Research on the Structure Recognition of Academic Texts Under Different Characteristics
wang dongbo,gao ruiqing,ye wenhao,zhou xin,zhu danhao
DOI: https://doi.org/10.3772/j.issn.1000-0135.2018.10.004
2018-01-01
Abstract:With the emergence of a large number of full-text scientific theses, the process of extracting the useful information in these volumes is not only beneficial to knowledge-based organizations but is also useful for the accurate retrieval of academic literature. The recognition of the structure of academic text is the basis for this investigation because structure recognition is helpful in the comprehension of these documents from the perspective of depth and semantic, to promote research into academic text mining. This paper examines different structural functions of academic texts as research objects, and considers 1579 papers from the Journal of the Association for Information Science and Technology as the dataset, and compares three types of models, namely bidirectional long short-term memory neural network, support vector machine, and conditional random fields, and the conditional random field determined to be used in the following exploration.
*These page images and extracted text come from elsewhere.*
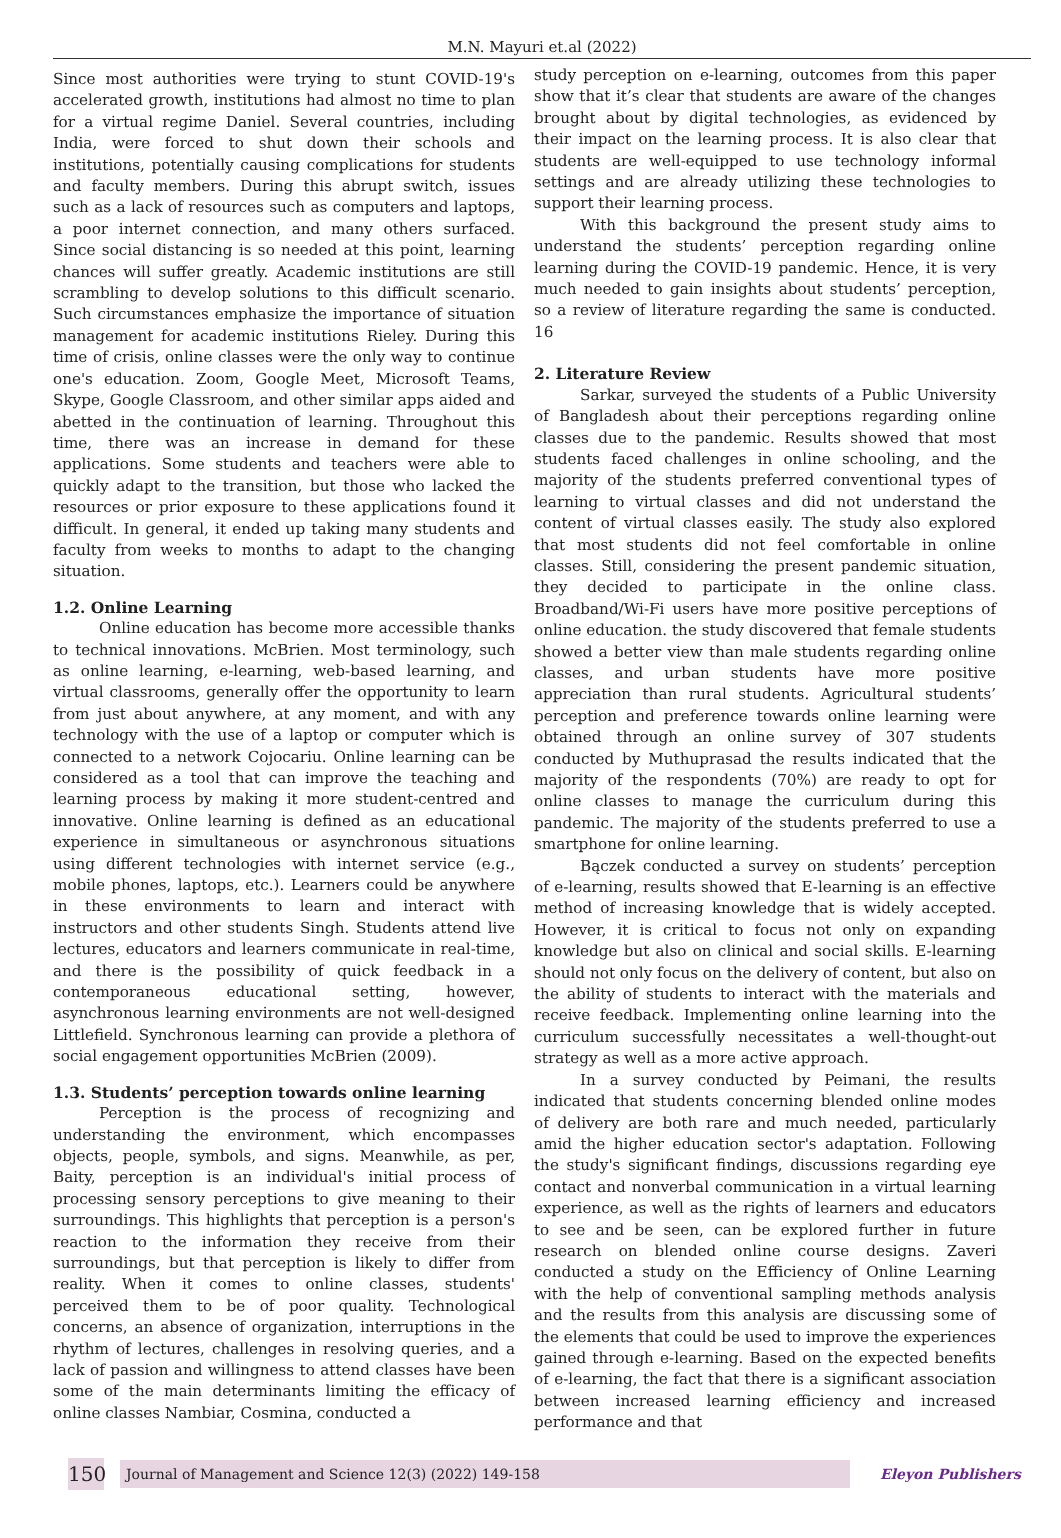M.N. Mayuri et.al (2022)
Since most authorities were trying to stunt COVID-19's accelerated growth, institutions had almost no time to plan for a virtual regime Daniel. Several countries, including India, were forced to shut down their schools and institutions, potentially causing complications for students and faculty members. During this abrupt switch, issues such as a lack of resources such as computers and laptops, a poor internet connection, and many others surfaced. Since social distancing is so needed at this point, learning chances will suffer greatly. Academic institutions are still scrambling to develop solutions to this difficult scenario. Such circumstances emphasize the importance of situation management for academic institutions Rieley. During this time of crisis, online classes were the only way to continue one's education. Zoom, Google Meet, Microsoft Teams, Skype, Google Classroom, and other similar apps aided and abetted in the continuation of learning. Throughout this time, there was an increase in demand for these applications. Some students and teachers were able to quickly adapt to the transition, but those who lacked the resources or prior exposure to these applications found it difficult. In general, it ended up taking many students and faculty from weeks to months to adapt to the changing situation.
1.2. Online Learning
Online education has become more accessible thanks to technical innovations. McBrien. Most terminology, such as online learning, e-learning, web-based learning, and virtual classrooms, generally offer the opportunity to learn from just about anywhere, at any moment, and with any technology with the use of a laptop or computer which is connected to a network Cojocariu. Online learning can be considered as a tool that can improve the teaching and learning process by making it more student-centred and innovative. Online learning is defined as an educational experience in simultaneous or asynchronous situations using different technologies with internet service (e.g., mobile phones, laptops, etc.). Learners could be anywhere in these environments to learn and interact with instructors and other students Singh. Students attend live lectures, educators and learners communicate in real-time, and there is the possibility of quick feedback in a contemporaneous educational setting, however, asynchronous learning environments are not well-designed Littlefield. Synchronous learning can provide a plethora of social engagement opportunities McBrien (2009).
1.3. Students’ perception towards online learning
Perception is the process of recognizing and understanding the environment, which encompasses objects, people, symbols, and signs. Meanwhile, as per, Baity, perception is an individual's initial process of processing sensory perceptions to give meaning to their surroundings. This highlights that perception is a person's reaction to the information they receive from their surroundings, but that perception is likely to differ from reality. When it comes to online classes, students' perceived them to be of poor quality. Technological concerns, an absence of organization, interruptions in the rhythm of lectures, challenges in resolving queries, and a lack of passion and willingness to attend classes have been some of the main determinants limiting the efficacy of online classes Nambiar, Cosmina, conducted a
study perception on e-learning, outcomes from this paper show that it’s clear that students are aware of the changes brought about by digital technologies, as evidenced by their impact on the learning process. It is also clear that students are well-equipped to use technology informal settings and are already utilizing these technologies to support their learning process.
With this background the present study aims to understand the students’ perception regarding online learning during the COVID-19 pandemic. Hence, it is very much needed to gain insights about students’ perception, so a review of literature regarding the same is conducted. 16
2. Literature Review
Sarkar, surveyed the students of a Public University of Bangladesh about their perceptions regarding online classes due to the pandemic. Results showed that most students faced challenges in online schooling, and the majority of the students preferred conventional types of learning to virtual classes and did not understand the content of virtual classes easily. The study also explored that most students did not feel comfortable in online classes. Still, considering the present pandemic situation, they decided to participate in the online class. Broadband/Wi-Fi users have more positive perceptions of online education. the study discovered that female students showed a better view than male students regarding online classes, and urban students have more positive appreciation than rural students. Agricultural students’ perception and preference towards online learning were obtained through an online survey of 307 students conducted by Muthuprasad the results indicated that the majority of the respondents (70%) are ready to opt for online classes to manage the curriculum during this pandemic. The majority of the students preferred to use a smartphone for online learning.
Bączek conducted a survey on students’ perception of e-learning, results showed that E-learning is an effective method of increasing knowledge that is widely accepted. However, it is critical to focus not only on expanding knowledge but also on clinical and social skills. E-learning should not only focus on the delivery of content, but also on the ability of students to interact with the materials and receive feedback. Implementing online learning into the curriculum successfully necessitates a well-thought-out strategy as well as a more active approach.
In a survey conducted by Peimani, the results indicated that students concerning blended online modes of delivery are both rare and much needed, particularly amid the higher education sector's adaptation. Following the study's significant findings, discussions regarding eye contact and nonverbal communication in a virtual learning experience, as well as the rights of learners and educators to see and be seen, can be explored further in future research on blended online course designs. Zaveri conducted a study on the Efficiency of Online Learning with the help of conventional sampling methods analysis and the results from this analysis are discussing some of the elements that could be used to improve the experiences gained through e-learning. Based on the expected benefits of e-learning, the fact that there is a significant association between increased learning efficiency and increased performance and that
150
Journal of Management and Science 12(3) (2022) 149-158
Eleyon Publishers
Based on this approach, the problem of functional structure recognition of academic texts was transformed to identify the sequence of sentence units. Finally, the best model was obtained for an F-measure of 92.88% for the average of the open test, and the effect of different features on the structure recognition problem was explored. The experimental results showed that the lexical information in the chapter titles and the feature words in the chapters play an important role in academic text functional structure recognition, and satisfactory results were produced. However, the length of the structure affected the conditional random fields method. The causes of the errors associated with the identification of academic texts are summarized, in addition to the identification of the limitations and plans for further studies.